Le dommage imminent est le dommage qui n’est pas encore réalisé mais qui se produira sûrement si la situation présente doit se perpétuer.
En l’espèce, il ne ressort pas des pièces produites qu’un dommage imminent, notamment d’éboulement du mur séparatif, existe.
Cette demande sera rejetée.
Sur les frais irrépétibles et les dépens
Au stade de l’expertise, aucune des parties n’est considérée comme succombante, il n’y a donc pas lieu de faire application de l’article 700 du code de procédure civile.
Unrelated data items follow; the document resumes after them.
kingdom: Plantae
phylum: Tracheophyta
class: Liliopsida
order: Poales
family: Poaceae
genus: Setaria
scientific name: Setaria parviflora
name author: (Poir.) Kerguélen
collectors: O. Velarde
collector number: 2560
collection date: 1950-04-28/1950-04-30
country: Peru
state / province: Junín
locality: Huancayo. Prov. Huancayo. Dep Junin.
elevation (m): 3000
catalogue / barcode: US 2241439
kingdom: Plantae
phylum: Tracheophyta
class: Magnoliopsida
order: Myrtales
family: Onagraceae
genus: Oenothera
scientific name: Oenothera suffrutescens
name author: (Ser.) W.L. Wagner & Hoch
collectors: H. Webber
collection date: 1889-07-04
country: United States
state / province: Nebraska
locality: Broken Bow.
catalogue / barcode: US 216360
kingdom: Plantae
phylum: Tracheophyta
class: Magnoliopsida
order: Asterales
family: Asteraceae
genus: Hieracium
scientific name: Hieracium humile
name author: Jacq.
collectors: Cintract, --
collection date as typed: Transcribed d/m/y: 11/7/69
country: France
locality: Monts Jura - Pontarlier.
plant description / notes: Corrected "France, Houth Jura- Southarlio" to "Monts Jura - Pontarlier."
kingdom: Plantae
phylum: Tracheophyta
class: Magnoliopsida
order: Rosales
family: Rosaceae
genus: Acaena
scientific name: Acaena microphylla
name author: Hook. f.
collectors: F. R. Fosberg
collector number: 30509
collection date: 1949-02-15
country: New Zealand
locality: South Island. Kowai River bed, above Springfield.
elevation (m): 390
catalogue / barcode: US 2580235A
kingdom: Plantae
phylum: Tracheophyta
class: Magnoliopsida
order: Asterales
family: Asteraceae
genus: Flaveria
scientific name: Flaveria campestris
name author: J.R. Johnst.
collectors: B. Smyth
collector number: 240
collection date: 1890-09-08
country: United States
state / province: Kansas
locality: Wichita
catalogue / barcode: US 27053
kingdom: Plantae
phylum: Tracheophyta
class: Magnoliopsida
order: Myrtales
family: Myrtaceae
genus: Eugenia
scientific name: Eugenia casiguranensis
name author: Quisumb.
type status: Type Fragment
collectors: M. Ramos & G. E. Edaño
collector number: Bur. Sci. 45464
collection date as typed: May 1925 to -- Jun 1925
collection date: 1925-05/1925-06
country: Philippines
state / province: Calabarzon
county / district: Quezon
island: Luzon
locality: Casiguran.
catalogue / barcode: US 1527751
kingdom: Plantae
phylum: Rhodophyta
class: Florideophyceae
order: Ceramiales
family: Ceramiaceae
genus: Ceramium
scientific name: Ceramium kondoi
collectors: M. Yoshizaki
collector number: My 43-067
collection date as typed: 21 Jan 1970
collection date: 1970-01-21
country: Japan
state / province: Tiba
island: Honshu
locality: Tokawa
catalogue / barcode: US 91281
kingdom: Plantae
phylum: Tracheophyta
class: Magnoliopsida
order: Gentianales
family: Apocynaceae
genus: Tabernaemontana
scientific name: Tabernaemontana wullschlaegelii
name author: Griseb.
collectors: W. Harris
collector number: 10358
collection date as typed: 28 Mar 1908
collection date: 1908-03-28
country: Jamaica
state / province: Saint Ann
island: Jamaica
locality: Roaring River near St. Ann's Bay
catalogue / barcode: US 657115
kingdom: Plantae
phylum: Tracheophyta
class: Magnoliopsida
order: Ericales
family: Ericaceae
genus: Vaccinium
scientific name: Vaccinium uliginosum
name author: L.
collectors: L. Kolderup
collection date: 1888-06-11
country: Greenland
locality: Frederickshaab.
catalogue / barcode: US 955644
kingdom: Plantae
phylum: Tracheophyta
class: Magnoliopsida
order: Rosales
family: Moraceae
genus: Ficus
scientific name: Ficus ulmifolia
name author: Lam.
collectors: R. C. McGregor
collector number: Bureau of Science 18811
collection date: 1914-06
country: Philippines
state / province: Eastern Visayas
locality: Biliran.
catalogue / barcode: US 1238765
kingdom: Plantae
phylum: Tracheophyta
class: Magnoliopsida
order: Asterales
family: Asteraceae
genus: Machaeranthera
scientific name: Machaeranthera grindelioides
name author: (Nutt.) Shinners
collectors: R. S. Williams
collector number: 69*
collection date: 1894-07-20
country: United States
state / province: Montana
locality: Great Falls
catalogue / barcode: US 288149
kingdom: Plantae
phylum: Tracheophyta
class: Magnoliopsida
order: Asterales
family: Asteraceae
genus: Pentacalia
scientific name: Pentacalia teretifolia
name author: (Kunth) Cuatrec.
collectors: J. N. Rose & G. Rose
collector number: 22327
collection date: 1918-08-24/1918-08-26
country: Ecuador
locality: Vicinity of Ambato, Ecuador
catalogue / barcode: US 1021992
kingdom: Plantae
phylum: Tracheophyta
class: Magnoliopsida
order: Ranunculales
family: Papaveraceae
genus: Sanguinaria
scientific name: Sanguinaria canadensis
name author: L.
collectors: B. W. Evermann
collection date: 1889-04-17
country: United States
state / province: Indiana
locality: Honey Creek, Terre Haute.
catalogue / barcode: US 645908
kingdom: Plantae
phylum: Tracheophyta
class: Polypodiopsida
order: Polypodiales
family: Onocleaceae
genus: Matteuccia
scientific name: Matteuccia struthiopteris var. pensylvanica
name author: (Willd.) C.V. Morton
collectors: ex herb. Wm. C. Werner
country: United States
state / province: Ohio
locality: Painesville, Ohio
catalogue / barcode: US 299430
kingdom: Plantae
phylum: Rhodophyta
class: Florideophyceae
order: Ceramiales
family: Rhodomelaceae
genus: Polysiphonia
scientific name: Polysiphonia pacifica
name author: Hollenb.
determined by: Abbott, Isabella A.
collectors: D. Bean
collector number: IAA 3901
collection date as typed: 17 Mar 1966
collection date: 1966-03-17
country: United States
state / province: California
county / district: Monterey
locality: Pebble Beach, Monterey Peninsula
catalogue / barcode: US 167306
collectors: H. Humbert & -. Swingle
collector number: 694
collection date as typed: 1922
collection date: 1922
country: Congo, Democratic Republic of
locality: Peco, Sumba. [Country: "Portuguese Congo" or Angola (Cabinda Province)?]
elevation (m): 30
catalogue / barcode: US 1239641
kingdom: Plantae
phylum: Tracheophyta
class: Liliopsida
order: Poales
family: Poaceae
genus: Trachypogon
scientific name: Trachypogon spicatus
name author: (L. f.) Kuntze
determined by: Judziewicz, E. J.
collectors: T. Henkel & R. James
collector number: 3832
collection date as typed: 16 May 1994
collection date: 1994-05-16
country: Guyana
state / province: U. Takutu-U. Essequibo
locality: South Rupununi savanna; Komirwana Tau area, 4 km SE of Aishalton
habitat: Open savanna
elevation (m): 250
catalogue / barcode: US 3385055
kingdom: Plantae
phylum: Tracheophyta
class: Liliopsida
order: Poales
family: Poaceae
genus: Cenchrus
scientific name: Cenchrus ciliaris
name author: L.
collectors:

Les dépens seront à la charge des demandeurs.
PAR CES MOTIFS
Nous, Gaële FRANCOIS-HARY, Première Vice-Présidente au Tribunal judiciaire de Versailles, statuant par ordonnance mise à disposition au greffe, contradictoire et en premier ressort :
Ordonnons une expertise,
Commettons pour y procéder M. [H] [S], expert, inscrit sur la liste de la Cour d’appel de Versailles, avec mission de :
* convoquer et entendre les parties, assistées, le cas échéant, de leurs conseils, et recueillir leurs observations à l’occasion de l’exécution des opérations ou de la tenue des réunions d’expertise,
* se faire remettre toutes les pièces utiles à l’accomplissement de sa mission,
* se rendre sur les lieux et en faire la description,
* relever et décrire les désordres affectant l’immeuble litigieux, allégués dans l’assignation et/ou les dernières conclusions et résultant des pièces produites,
* en détailler les causes et fournir tous éléments permettant à la juridiction de déterminer à quels fournisseurs ou intervenants ces désordres sont imputables, dans quelle proportion,
* indiquer les conséquences de ces désordres quant à la solidité, l’habitabilité, l’esthétique du bâtiment, et, plus généralement quant à l’usage qui peut en être attendu ou quant à la conformité à sa destination,
* évaluer, notamment au vu de devis communiqués par les parties, les solutions et travaux nécessaires pour remédier tant aux désordres qu’aux dommages conséquents et en chiffrer le coût,
* préciser et évaluer les préjudices et coûts induits par ces désordres et par les solutions possibles pour y remédier,
* rapporter toutes autres constatations utiles à l’examen des prétentions des parties,
* mettre, en temps utile, au terme des opérations d’expertise, par le dépôt d’un pré-rapport, les parties en mesure de faire valoir, dans le délai qu’il leur fixera, leurs observations qui seront annexées au rapport,
Disons que l’expert pourra, si besoin est, se faire assister de tout sapiteur de son choix,
Fixons à 4000 euros TTC le montant de la provision à valoir sur la rémunération de l’expert, qui sera versé par les demandeurs, au plus tard le 31 août 2026, entre les mains du régisseur d’avance de recettes de cette juridiction, sous peine de caducité,
Rappelons que le règlement peut être effectué par virement bancaire (en demandant le RIB à l’adresse mail : [Courriel 1] ) ou soit par chèque à l’ordre de la Régie d’avances et recettes du Tribunal Judiciaire Versailles, accompagné de la copie exécutoire de la décision,
Impartissons à l’expert, pour le dépôt du rapport d’expertise, un délai de 8 mois à compter de l’avertissement qui lui sera donné par le greffe du versement de la provision,
Disons qu’en cas de refus ou d’empêchement de l’expert, il sera procédé à son remplacement par le magistrat chargé du contrôle des expertises qui est par ailleurs chargé de la surveillance des opérations d’expertise,
Rejetons la demande de mesures conservatoires,
Disons n’y avoir lieu à application des dispositions de l’article 700 du code de procédure civile,
Disons que les dépens seront à la charge des demandeurs.
Prononcé par mise à disposition au greffe le CINQ MAI DEUX MIL VINGT SIX par Gaële FRANÇOIS-HARY, Première Vice-Présidente, assistée de Wallis REBY, Greffier, lesquelles ont signé la minute de la présente décision.